First, the Church of Santa Maria dell’Orazione e Morte. Built by a confraternity that dealt with burying abandoned corpses in Rome. The façade is dotted with death imagery. Inside, through a door to the left of the main altar, a chamber decorated with human bones and skulls is an eerie reminder of the utilitarian issue of burying the dead. While it is rarely open to visitors, this church is worth stopping by.
Nearby, along this historic Roman road, lies the Fontana del Mascherone. Commissioned by the powerful Farnese family and designed by the architect Girolamo Rainaldi, it derives its name from the big mask (mascherone) with barred eyes that characterizes it.
It became fully operational in 1612, when it was connected to the aqueduct Paulus.
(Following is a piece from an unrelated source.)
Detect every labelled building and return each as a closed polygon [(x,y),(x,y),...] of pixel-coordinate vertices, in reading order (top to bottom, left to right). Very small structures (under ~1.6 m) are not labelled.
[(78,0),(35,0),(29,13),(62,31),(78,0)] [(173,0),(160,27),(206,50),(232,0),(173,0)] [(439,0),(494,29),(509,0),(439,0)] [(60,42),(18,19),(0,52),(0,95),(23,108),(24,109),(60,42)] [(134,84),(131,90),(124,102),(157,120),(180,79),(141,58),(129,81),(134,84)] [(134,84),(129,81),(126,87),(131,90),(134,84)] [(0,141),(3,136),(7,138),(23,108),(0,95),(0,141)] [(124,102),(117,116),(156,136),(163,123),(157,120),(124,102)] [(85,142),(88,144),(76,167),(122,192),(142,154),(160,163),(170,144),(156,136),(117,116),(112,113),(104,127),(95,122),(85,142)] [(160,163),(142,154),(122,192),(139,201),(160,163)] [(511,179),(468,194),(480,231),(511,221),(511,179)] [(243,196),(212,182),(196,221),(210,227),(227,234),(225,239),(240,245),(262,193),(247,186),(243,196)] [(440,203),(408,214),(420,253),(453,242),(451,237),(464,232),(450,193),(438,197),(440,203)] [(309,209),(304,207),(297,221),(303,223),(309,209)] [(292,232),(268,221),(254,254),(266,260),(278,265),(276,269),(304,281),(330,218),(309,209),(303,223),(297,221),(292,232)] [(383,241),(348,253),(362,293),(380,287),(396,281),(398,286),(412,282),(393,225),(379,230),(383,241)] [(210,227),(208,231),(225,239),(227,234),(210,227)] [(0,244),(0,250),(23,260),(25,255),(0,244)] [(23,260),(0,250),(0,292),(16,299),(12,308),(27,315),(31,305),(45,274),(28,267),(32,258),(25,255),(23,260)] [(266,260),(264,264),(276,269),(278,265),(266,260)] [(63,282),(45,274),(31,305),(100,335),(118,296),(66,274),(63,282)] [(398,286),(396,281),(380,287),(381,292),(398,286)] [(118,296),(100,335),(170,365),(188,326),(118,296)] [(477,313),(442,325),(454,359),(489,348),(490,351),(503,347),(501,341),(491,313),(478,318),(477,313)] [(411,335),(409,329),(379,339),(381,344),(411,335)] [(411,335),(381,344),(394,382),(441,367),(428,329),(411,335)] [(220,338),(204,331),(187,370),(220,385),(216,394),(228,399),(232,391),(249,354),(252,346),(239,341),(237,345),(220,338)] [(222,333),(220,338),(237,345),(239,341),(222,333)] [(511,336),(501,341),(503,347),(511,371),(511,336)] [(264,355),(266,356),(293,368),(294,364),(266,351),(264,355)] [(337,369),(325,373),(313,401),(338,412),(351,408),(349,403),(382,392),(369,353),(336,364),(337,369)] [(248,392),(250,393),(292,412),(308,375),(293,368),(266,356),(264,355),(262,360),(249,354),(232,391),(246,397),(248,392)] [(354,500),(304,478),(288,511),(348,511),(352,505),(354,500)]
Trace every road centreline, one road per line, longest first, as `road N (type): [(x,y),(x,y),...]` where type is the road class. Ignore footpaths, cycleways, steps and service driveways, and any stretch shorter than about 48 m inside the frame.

One fun anecdote that we often share on our Rome Wine Tour is linked to the history of this fountain. According to legen, on one night of the year 1720, it was wine—not water—that spilled from the fountain’s mouth, during a massive celebration along Via Giulia. Unfortunately, the water today is not drinkable. So, don’t give it a try.
Last but not least, we love to stroll under the Farnese Arch, designed by Michelangelo in 1603. Originally it was intended to connect Palazzo Farnese to Villa Farnesina, on the other bank of the Tiber. Today, it is one of the most famous and loved symbols of this historic Roman road.